Charlie offers tours of Tuba and its neighbour Dayang Bunting island. While life on Langkawi could hardly be said to be fast- paced, things on these two smaller, less populated islands, linked by a narrow one-lane bridge, are even slower. Tuba used to be a farming and fishing community but the paddy field is now a meadow for grazing the water buffalo that would once have harvested the rice and are now reared for meat during Eid. Generally, the island’s youngsters would rather work in hotels than on the land or boats, but there are still families firmly attached to the old ways. Charlie’s squid fisherman friend Fazil sets out across the water, heading to a secluded bay between the two islands where a family are collecting siput gayam (Chinese Venus clams) by hand.
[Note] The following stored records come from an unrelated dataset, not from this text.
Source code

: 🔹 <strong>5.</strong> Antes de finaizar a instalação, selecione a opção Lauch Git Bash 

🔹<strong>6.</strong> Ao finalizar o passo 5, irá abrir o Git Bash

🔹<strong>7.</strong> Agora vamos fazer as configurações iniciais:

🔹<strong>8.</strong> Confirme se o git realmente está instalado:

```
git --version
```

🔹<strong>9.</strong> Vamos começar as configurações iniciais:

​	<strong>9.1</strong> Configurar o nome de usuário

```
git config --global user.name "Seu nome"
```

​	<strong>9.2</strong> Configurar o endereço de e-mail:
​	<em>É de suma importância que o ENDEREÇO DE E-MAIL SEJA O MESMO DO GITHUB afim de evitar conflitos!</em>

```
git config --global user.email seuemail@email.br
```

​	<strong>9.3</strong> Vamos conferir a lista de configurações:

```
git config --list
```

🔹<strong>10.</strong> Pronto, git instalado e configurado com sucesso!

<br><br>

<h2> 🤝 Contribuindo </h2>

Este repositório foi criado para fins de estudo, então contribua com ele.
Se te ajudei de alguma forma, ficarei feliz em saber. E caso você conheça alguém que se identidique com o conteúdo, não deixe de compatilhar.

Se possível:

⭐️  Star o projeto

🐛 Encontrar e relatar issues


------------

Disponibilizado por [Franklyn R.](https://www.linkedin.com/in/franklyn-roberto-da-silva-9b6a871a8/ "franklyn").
Here, brothers Mahazir and Bakri dive under the water, filling up buckets with clams before handing them to their wives Hasnol and Fishah, who discard any empty shells and toss the rest into an empty Castrol GTI can.

As the current changes and the family moves on, the next stop is a pontoon where Fazil steams a bucket of squid in seawater until it turns pink, like skin fresh from a hot bath. He admits if he were eating this by himself on a night-time fishing trip, he’d probably accompany his feast with the convenience of Maggi instant noodles, but this time he produces a bucket of sweet- fleshed clams donated by Mahazir and his family instead. There might not be any sambal served on the side, but there is, simply, the thing Langkawi does best: a helping of the freshest ingredients eaten in a stunning natural setting.